When I was younger, I saw ‘Friday the 13th’ on VHS on Friday the 13th so I decided to do the same with this new instalment. Giving that it was coined as a new take on the franchise, I went into the screening without any reservations or prejudice so that I could give you an objective opinion of the film; which should be named 'Friday the 13th 2009'" or suchlike, so as not to confuse audiences in my opinion.
PLOT: Group of teens, Whitney (Amanda Righetti), Mike (Nick Mennell), Richie (Ben Feldman), Amanda (America Olivio), and Wade (Jonathan Sadowski) disappear in the woods near the abandoned Camp Crystal Lake (made famous by the original 1980 film), after allowing their curiosity to get the better of them and visiting the Camp while on their mission to find a plot of weed. Six weeks later, Trent (Travis Van Winkle) invites friends, Jenna (Danielle Panabaker), Bree (Julianna Guill), Chewie (Aaron Yoo), Chelsea (Willa Ford), Lawrence (Arlen Escarpta), and Nolan (Ryan Hansen) to his luxurious cabin on Crystal Lake for a weekend of debauchery, including, sex, alcohol, pot smoking, and water skiing. Their seemingly fun weekend soon turns into a nightmare after older brother, Clay (Jared Padalecki), shows up looking for his missing sister, Whitney, whom Jason has kidnapped because she reminds him of his mother (no, I’m not joking). The police have searched with no luck, and Clay is now searching alone. Local citizens have advised Clay not to go into the woods, because anyone who goes missing is probably dead, and he is wasting his time. He arrives at Trent’s cabin and one of the students, Jenna, decides to help Clay look for his sister. They find the abandoned ‘Camp Crystal Lake’ and search the dilapidated camp house for any signs of Whitney (no not Houston). They soon find themselves faced with hockey-mask wearing psychopath Jason Voorhees (Derek Mears).
The movie was advertised as a re-make, or a “re-imagining” of the original first three films sliced together, but basically it was just another sequel to the ‘Friday the 13th’ franchise with a few changes to the story which hindered the plot, rather than making it better.
The legend of Jason Voorhees is much the same. Jason was a deformed child whose mother, Mrs Voorhees, was a cook at ‘Camp Crystal Lake.’ On his birthday, Friday the 13th, Jason drowned because the camp councillors weren’t watching him properly, and so Mrs Voorhees took revenge on the councillors until Alice, in the original movie, decapitated her. Somehow, even though this revenge took place years later, Jason came back from the dead to get revenge on any camp councillor, or basically any teenager or twenty-something around.
So in this version, the tale is still the same, except we’re told that Jason is human, there is nothing supernatural about him at all; of course how he came back from the dead is never explained (conveniently), and he does manage some very supernatural feats. Jason is supposed to be an angry man living on his property, who just wants to be left alone – and if you don’t leave him alone – then he’ll kill you in various, seen it all before, uninteresting ways.

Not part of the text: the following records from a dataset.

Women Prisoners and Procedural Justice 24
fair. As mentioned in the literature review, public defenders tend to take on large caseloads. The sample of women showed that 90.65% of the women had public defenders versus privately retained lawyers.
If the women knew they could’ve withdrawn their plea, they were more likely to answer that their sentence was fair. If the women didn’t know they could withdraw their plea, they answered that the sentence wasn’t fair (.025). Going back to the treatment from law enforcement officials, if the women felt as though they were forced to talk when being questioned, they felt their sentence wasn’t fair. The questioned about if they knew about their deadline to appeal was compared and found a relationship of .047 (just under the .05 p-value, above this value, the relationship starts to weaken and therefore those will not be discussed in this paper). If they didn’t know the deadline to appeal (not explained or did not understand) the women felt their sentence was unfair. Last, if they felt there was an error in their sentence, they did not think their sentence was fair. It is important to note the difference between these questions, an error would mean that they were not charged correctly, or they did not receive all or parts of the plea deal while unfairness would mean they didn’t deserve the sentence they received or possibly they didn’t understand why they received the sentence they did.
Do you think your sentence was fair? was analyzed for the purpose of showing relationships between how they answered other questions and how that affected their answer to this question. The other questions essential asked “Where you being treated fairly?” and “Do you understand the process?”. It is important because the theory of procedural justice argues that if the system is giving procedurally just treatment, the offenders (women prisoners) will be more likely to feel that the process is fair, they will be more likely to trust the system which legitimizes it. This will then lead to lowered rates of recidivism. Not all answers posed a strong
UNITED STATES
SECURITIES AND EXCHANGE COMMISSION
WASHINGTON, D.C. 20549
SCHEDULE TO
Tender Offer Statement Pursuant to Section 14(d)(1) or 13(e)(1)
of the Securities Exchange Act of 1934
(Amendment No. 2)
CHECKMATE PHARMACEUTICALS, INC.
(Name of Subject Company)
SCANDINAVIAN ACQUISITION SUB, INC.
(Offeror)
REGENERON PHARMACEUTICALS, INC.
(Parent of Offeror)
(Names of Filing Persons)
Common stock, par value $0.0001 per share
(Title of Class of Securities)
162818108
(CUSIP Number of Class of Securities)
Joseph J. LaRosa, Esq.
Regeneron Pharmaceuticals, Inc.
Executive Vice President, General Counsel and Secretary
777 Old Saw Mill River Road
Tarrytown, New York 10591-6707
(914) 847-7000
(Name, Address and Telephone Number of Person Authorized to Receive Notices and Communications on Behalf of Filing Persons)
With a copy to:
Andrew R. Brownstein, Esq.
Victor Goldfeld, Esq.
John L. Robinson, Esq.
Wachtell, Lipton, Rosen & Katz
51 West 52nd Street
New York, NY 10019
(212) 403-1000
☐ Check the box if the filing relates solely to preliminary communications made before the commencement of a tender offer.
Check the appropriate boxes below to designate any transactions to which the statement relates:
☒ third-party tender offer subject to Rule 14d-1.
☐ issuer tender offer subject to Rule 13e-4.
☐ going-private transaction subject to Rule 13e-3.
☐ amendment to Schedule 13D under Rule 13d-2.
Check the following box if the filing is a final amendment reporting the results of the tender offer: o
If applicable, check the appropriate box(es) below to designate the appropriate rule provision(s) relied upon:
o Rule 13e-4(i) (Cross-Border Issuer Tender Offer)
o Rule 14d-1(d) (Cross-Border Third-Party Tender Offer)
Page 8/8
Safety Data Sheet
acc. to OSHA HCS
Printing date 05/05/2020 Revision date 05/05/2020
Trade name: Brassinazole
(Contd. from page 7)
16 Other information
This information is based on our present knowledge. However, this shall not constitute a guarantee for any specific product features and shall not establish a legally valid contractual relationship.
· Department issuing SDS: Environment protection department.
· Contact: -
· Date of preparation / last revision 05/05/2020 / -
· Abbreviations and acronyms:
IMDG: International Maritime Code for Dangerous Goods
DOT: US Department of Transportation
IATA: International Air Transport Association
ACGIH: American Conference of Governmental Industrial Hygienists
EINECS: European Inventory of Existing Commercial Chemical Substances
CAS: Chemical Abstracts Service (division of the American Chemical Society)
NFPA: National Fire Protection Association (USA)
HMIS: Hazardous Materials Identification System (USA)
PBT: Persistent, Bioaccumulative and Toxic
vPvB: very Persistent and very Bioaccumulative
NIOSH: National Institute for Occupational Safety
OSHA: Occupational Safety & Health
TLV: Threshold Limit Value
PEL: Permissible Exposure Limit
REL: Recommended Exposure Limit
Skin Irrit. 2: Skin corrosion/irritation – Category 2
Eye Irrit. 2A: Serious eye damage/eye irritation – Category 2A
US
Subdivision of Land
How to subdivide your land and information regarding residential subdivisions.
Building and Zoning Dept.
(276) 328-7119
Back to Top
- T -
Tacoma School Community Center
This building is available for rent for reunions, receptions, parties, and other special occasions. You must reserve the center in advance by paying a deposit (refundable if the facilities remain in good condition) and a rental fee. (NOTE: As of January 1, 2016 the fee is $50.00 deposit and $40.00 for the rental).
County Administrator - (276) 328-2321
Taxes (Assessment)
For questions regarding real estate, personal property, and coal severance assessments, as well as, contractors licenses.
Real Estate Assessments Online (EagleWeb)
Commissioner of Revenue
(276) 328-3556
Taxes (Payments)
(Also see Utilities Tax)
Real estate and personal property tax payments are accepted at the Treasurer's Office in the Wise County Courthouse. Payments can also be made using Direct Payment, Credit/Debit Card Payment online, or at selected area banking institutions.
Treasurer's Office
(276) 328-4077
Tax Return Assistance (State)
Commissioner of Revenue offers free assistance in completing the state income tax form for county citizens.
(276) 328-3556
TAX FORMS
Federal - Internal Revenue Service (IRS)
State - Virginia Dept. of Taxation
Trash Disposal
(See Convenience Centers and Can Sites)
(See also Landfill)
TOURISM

The most frightening thing about Jason was the fact he was a huge, unstoppable, rotting zombie that just appeared out of no-where and didn’t have to run after his victims, because he knew he was going to get them. They should have kept him this way, without the added change of rational thought, memories of scout skills in archery, hockey, running, knot-tying and hide-and-seek. He shouldn't have been made a home-owner, capable of sourcing his own electricity and continuously needing to kill people 'on his property' and stealing his weed like some drug-baron hick.
The main problem with this movie, was that it was completely unoriginal, and not because it was a ‘re-make’, because it was absolutely nothing whatsoever like the original. Practically every scene had been used before in the ‘F:13th’ series or in other slasher movies; but this was not used in a post-modern style, which could have worked. The old, fake the audience with a red herring scare, and then pull out the real shocker a minute later technique was used over and over, and these are the type of thing’s that have been being used to scare audiences since the late seventies, even earlier! It was just all so terribly boring and stale.
One of the main thing’s promised by director, Marcus Nispel, and production company, Platinum Dunes, was new and innovative death scenes, which although I don’t find scary, are all important in the ‘F:13th’ movies, but there was nothing new. In fact, the film seemed to shy away from gore and special effects. There were more brutal and gory death scenes in the 1980 seminal, original; which had cutting edge make up effects, and came out just at the right time for slasher.